Work to complete: Among the records below, count the lines where "left" occurs, and report that total alone.

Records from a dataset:
____

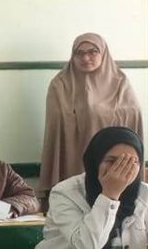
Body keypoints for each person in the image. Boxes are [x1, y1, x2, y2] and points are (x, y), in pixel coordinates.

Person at [39, 33, 144, 203]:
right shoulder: (60, 84)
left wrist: (96, 113)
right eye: (79, 53)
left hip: (113, 159)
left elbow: (133, 114)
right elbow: (56, 127)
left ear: (103, 53)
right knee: (76, 203)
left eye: (93, 52)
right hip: (72, 157)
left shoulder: (120, 81)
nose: (85, 58)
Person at [36, 126, 146, 249]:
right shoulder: (64, 193)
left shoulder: (145, 194)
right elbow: (87, 248)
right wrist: (110, 195)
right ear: (95, 161)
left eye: (131, 162)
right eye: (111, 161)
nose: (119, 169)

____

Exercise response: 8